Neue Vorgaben bestehen auch im Bereich der Sprachanforderungen. Nunmehr müssen die folgenden Informationen bzw. Unterlagen in deutscher Sprache zur Verfügung gestellt werden:

  • die dem Medizinprodukt beiliegenden Informationen (bei professionellen Anwendern ist Englisch ausreichend);
  • EU-Konformitätserklärung auf Ersuchen von Anwendern oder Patienten;
  • Unterlagen über den Nachweis der Konformität auf Ersuchen des BASG;
  • implantierbaren Produkten beiliegende Informationen;
  • Sicherheitsanweisung im Feld.

Werbevorschriften

Weiterhin auf nationaler Ebene geregelt bleibt die Werbung für Medizinprodukte. Es wurden hier im Wesentlichen die bisherigen Regelungen übernommen – es bleibt daher insbesondere bei den weiterhin stark eingeschränkten Werbemöglichkeiten gegenüber Laien.

Neben die detaillierten nationalen Bestimmungen tritt Art 7 der Medizinprodukteverordnung, der erstmals auf EU-Ebene ein einheitliches Irreführungsverbot für die Medizinprodukte-Werbung vorsieht.
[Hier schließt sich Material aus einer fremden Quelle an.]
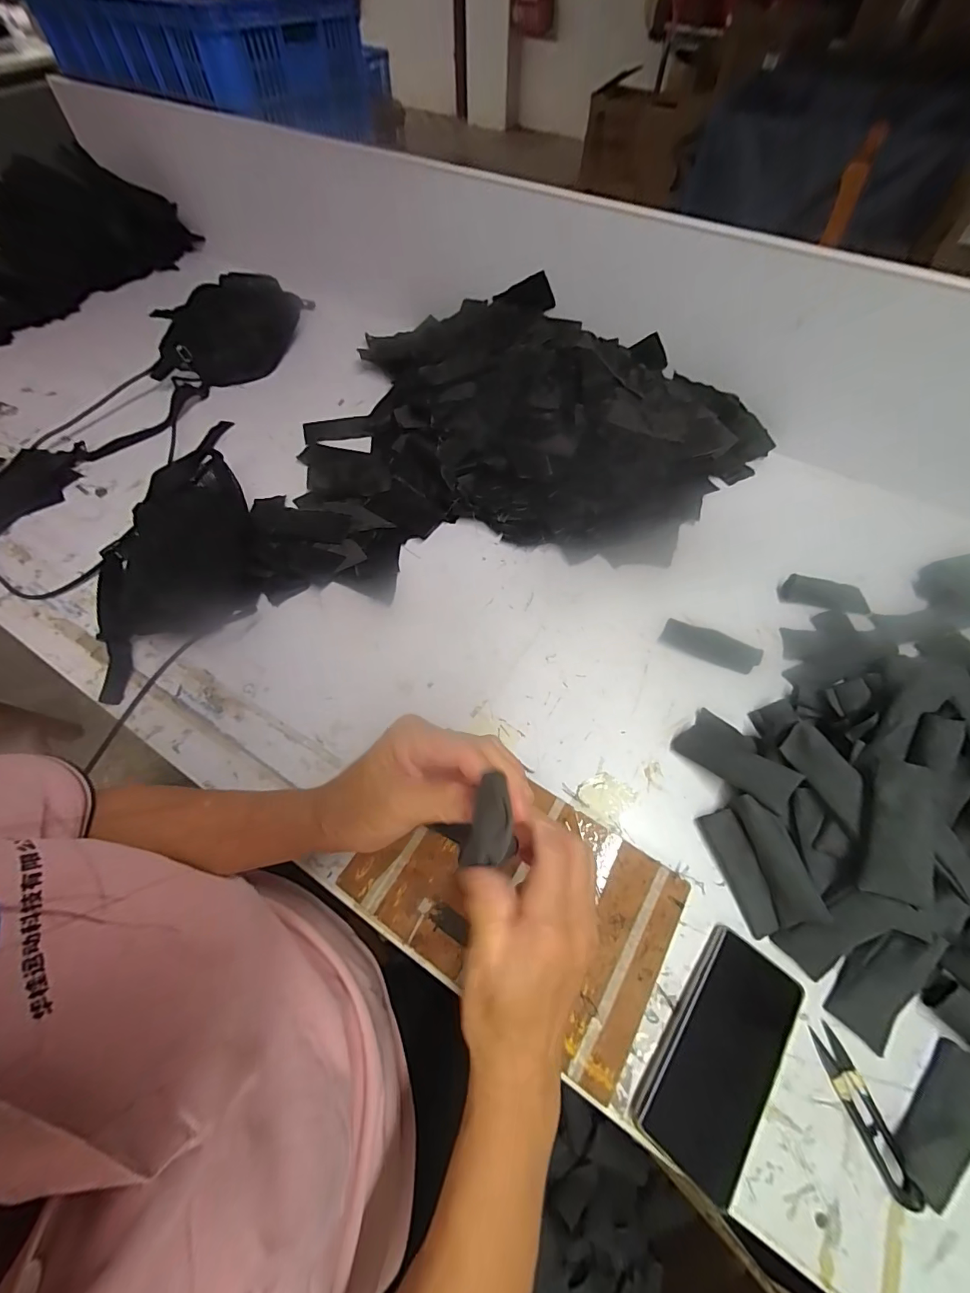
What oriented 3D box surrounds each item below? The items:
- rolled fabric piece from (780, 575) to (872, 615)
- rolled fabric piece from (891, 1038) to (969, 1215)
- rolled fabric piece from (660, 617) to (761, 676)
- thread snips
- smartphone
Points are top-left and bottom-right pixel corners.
[{"bbox_3d":[0.432,-0.068,0.571,0.105,0.014,0.047,9,59,6],"label":"rolled fabric piece"},{"bbox_3d":[0.337,0.344,0.326,0.103,0.020,0.036,-35,64,-19],"label":"rolled fabric piece"},{"bbox_3d":[0.264,-0.003,0.526,0.103,0.026,0.036,27,62,16],"label":"rolled fabric piece"},{"bbox_3d":[0.284,0.346,0.332,0.022,0.015,0.098,-15,59,-9],"label":"thread snips"},{"bbox_3d":[0.185,0.314,0.348,0.075,0.009,0.157,35,65,20],"label":"smartphone"}]

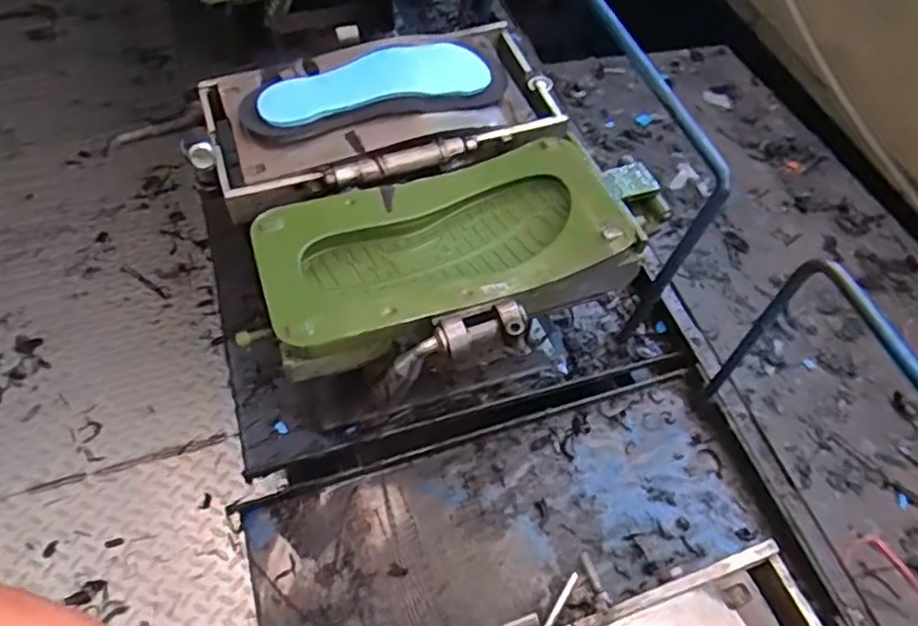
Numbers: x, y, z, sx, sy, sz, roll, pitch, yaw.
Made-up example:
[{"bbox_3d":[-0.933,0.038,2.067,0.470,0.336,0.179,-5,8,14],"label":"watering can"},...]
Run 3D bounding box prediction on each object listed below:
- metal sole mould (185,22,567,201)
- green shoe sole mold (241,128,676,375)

Dieses geht in Teilbereichen über die bisherigen nationalen Regelungen hinaus. So kann es auch irreführend sein, wenn der Nutzer oder Patient nicht über die zu erwartenden Risiken, die mit der Verwendung des Produkts gemäß seiner Zweckbestimmung verbunden sind, informiert wird. Eine derartige Regelung gab es bisher im österreichischen MPG nicht.

In-House Produkte

Im Hinblick auf In-House-Produkte enthält das MPG 2021 nicht wie ursprünglich geplant ein Verbot der Herstellung und Verwendung bestimmter In-House Produkte in Gesundheitseinrichtungen, sondern eine Verordnungsermächtigung. Der zuständige Bundesminister kann mittels Verordnung In-House-Produkte festlegen, die nicht in Gesundheitseinrichtungen hergestellt oder verwendet werden dürfen. Ferner können derart auch Anforderungen an die In-House-Produktion festgelegt werden.

Was gilt für Altprodukte?

Bescheinigungen über Medizinprodukte, die von Benannten Stellen nach dem 25. Mai 2017 (aber vor in Kraft treten der neuen Rechtslage) gemäß der damals geltenden EU-Richtlinien ausgestellt wurden, bleiben bis zum Ende des darin angegebenen Zeitraums gültig - sie verlieren jedoch spätestens am 27. Mai 2024 ihre Gültigkeit. Ferner dürfen Medizinprodukte, die aufgrund der geänderten Rechtslage nun einem Konformitätsbewertungsverfahren unter Mitwirkung einer Benannten Stelle unterliegen würden, aber für die bereits eine EU-Konformitätserklärung auf Basis der alten Rechtslage vorliegt, weiter in Verkehr gebracht werden. Voraussetzung ist aber jedenfalls, dass das Medizinprodukt weiter den Vorgaben der EU-Richtlinien entspricht und dass keine wesentlichen Änderungen der Auslegung oder Zweckbestimmung vorgenommen werden. Zu beachten ist ferner, dass auch Altprodukte den neuen Regelungen über die Überwachung nach dem Inverkehrbringen nach der EU-Medizinprodukteverordnung unterliegen.